A business can use a variety of pricing strategies when selling a product or service. The price can be set to maximize profitability for each unit sold or from the market overall. It can be used to defend an existing market from new entrants, to increase market share within a market or to enter a new market.
Pricing is one of the most vital and highly demanded component within the theory of marketing mix. It helps consumers to have an image of the standards the firm has to offer through their products, creating firms to have an exceptional reputation in the market. The firm’s decision on the price of the product and the pricing strategy impacts the consumer’s decision on whether or not to purchase the product. When firms are deciding to consider applying any type of pricing strategy they must be aware of the following reasons in order to make an appropriate choice which will benefit their business. The competition within the market today is extremely high, for this reason, businesses must be attentive to their opponent’s actions in order to have the comparative advantage in the market. The technology of internet usage has increased and developed dramatically therefore, price comparisons can be done by customers through online access. Consumers are very selective regarding the purchases they make due to their knowledge of the monetary value. Firms must be mindful of these factor and price their products accordingly.
Different Types of Pricing Strategy
Pricing is one of the four elements of the marketing mix, along with product, place and promotion. Pricing strategy is important for companies who wish to achieve success by finding the price point where they can maximize sales and profits. Companies may use a variety of pricing strategies, depending on their own unique marketing goals and objectives.
Premium pricing strategy establishes a price higher than the competitors.
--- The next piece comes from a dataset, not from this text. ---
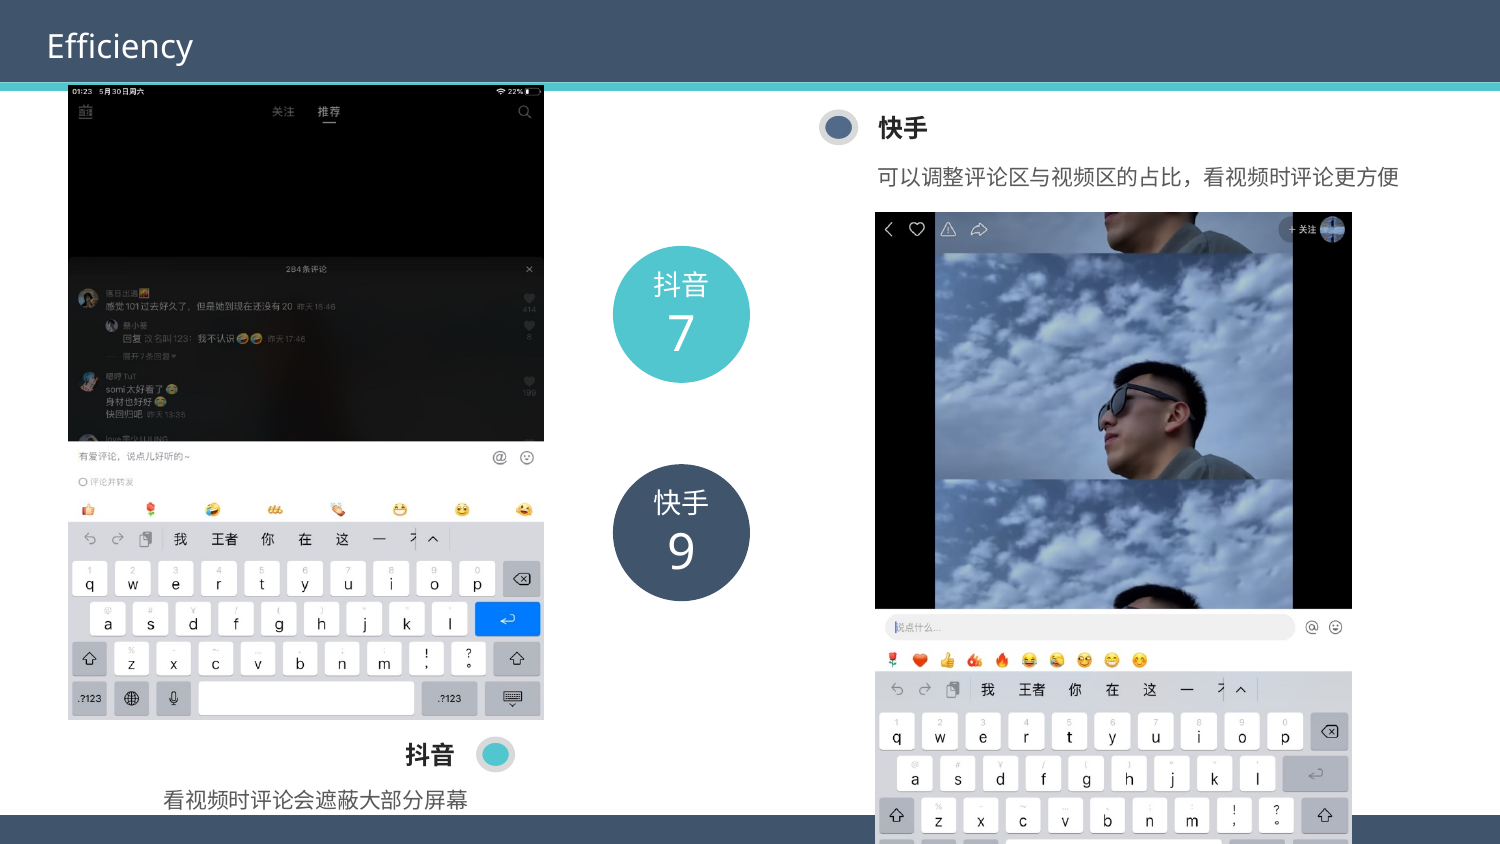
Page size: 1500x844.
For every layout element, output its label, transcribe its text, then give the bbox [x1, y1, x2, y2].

It’s a strategy that can be effectively used when there is something unique about the product or when the product is first to market and the business has a distinct competitive advantage. Premium pricing can be a good strategy for companies entering the market with a new market and hoping to maximize revenue during the early stages of the product life cycle.
A penetration pricing strategy is designed to capture market share by entering the market with a low price relative to the competition to attract buyers. The idea is that the business will be able to raise awareness and get people to try the product. Even though penetration pricing may initially create a loss for the company, the hope is that it will help to generate word-of-mouth and create awareness amid a crowded market category.
Economy pricing is a familiar pricing strategy for organizations that include Wal-Mart, whose brand is based on this strategy. Aldi, a food store, is another example of economy pricing strategy. Companies take a very basic, low-cost approach to marketing–nothing fancy, just the bare minimum to keep prices low and attract a specific segment of the market that is very price sensitive.
A valuation technique which assigns a low price to selected products. Economy pricing is widely used in the retail food business for groceries such as canned and frozen goods sold under generic food brands where marketing and production costs have been kept to a minimum.
Businesses that have a significant competitive advantage can enter the market with a price skimming strategy designed to gain maximum revenue advantage before other competitors begin offering similar products or product alternatives.
Psychological pricing strategy is commonly used by marketers in the prices they establish for their products. For instance, $99 is psychologically “less” in the minds of consumers than $100. It’s a minor distinction that can make a big difference.
Status Quo Pricing
Status quo pricing is when you choose to sell your products at a set price that everyone else sells their product for. This pricing is used when no one wants to “rock the boat” and possibly set off a price war.